Starting in 2024, Hockey fans will have a new league to follow: the Professional Women's Hockey League, whose founders hopes to succeed where other leagues have failed.
Five-time Olympic medalist Jayna Hefford never imagined that she would see a women's league that compared to the National Hockey League. Now, she's the senior vice president of hockey operations at the PWHL.
"To have something like this today that we're launching is something that's so significant for our sport and I know that many women (that came) before me have dreamed of something like this," she said in a statement.
The NHL also congratulated the PWHL on Tuesday, adding: "We remain committed to supporting the women's game and look forward to working together with the PWHL to grow our sport."
PWHL board member Stan Kasten told ESPN that the NHL will provide consultation as the new league grows.
"I think that is one of the elements that hasn't been there in all prior iterations of a pro women's league," he said, expressing his confidence in the league's success.
As Kasten said, previous iterations were seriously lacking. Executive director of the PWHL Players' Association, Brian Burke, noted the way things were for the Canadian Women's Hockey League.
"I've watched players borrow tape and borrow laces when the teams playing had no resources at all," he told ESPN. "I've seen now the hardships they've gone through, the iterations they've gone through, to get there to play and to put this together."
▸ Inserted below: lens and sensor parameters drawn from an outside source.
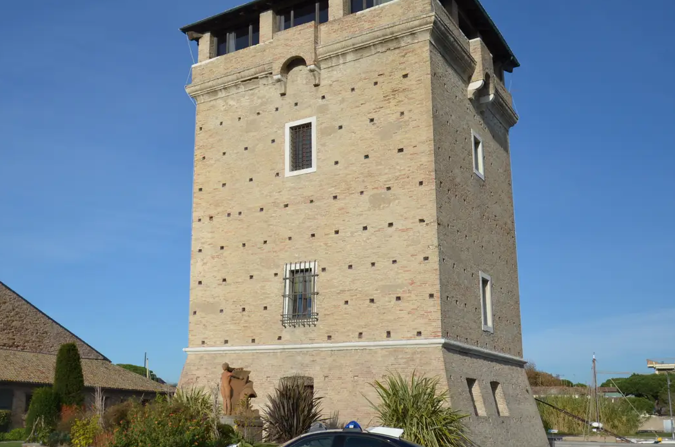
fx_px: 711
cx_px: 210
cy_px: 232
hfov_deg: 49.6
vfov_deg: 34.9
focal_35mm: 38
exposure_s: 1/2000
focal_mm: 18
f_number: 3.5
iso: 140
The league's 6 yet-to-be-named teams hail from Montreal, Ottawa, Toronto, New York, Boston, and Minneapolis-St. Paul. For its inaugural year, the PWHL will have 24 games per team, and they plan to announce the schedule soon.
Hefford is optimistic about the future of the league, and what it means for women's sports.
“We have never seen more excitement and demand for women’s sports," she wrote. "Through the launch of this league, the top women’s players in the world will have the opportunity to reach even greater heights.”